_The problem:_ Everything from the line with "Carp fishponds, '13: 359 -> 200" down to the line with "Асп. сист. №6 (план), Оксид цинка: 25 -> 10" below must be printed exactly, those two lines included. Exclude pictures.

_Dataset records:_
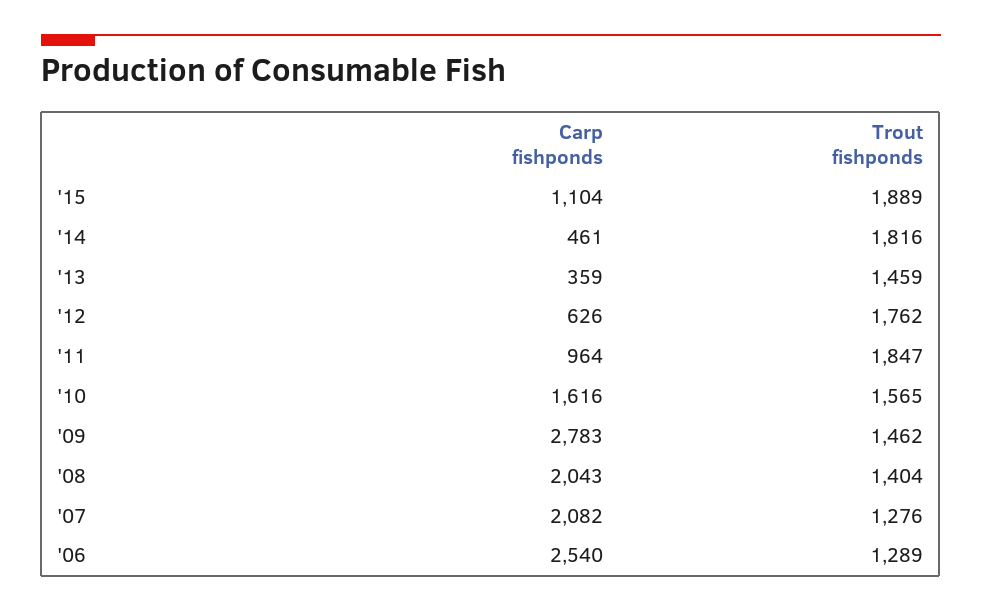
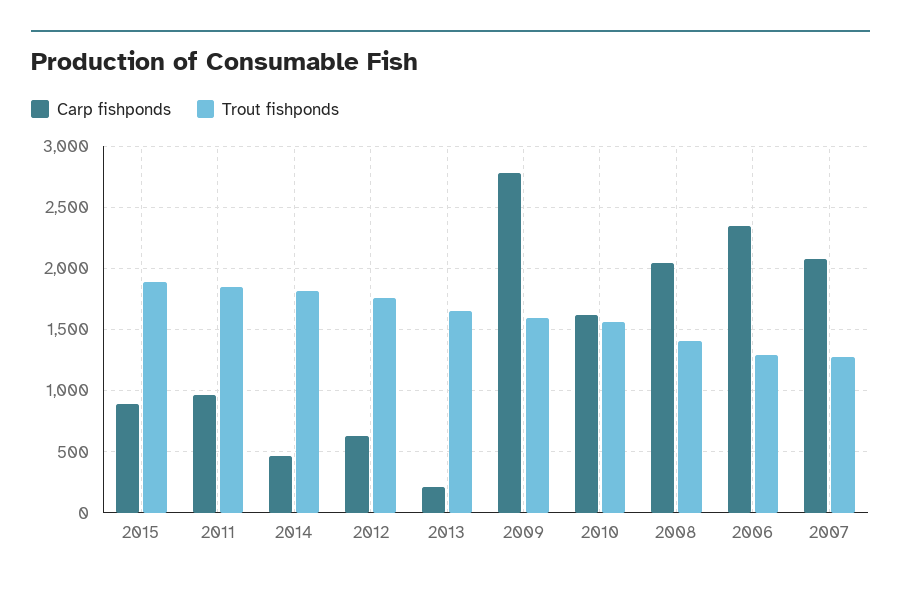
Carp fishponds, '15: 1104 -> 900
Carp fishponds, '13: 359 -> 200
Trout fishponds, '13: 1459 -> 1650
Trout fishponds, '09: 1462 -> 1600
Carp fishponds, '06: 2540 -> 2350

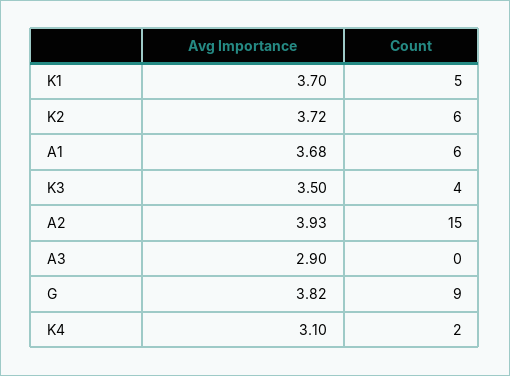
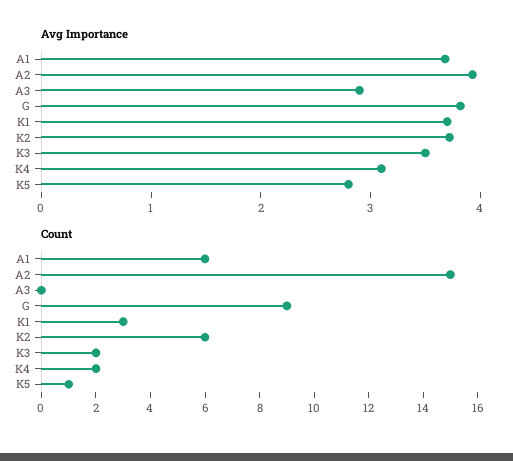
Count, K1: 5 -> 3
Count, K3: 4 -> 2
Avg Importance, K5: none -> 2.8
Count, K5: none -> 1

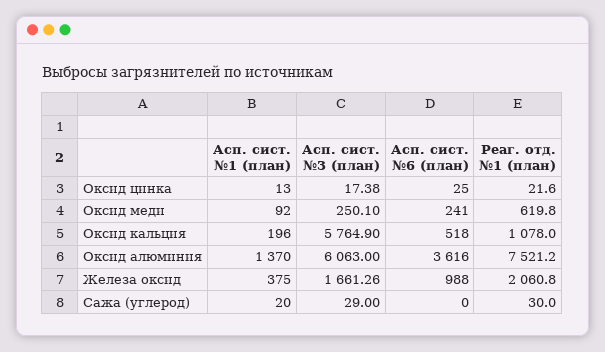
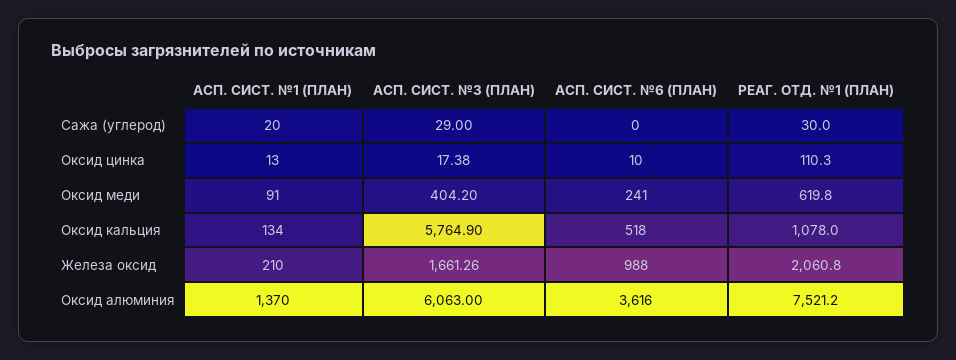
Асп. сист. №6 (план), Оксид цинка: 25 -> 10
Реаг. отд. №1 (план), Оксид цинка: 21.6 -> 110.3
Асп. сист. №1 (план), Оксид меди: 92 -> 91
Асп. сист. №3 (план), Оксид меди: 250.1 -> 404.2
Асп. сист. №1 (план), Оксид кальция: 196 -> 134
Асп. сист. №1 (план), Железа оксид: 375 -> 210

_Output:_
Carp fishponds, '13: 359 -> 200
Trout fishponds, '13: 1459 -> 1650
Trout fishponds, '09: 1462 -> 1600
Carp fishponds, '06: 2540 -> 2350

Count, K1: 5 -> 3
Count, K3: 4 -> 2
Avg Importance, K5: none -> 2.8
Count, K5: none -> 1

Асп. сист. №6 (план), Оксид цинка: 25 -> 10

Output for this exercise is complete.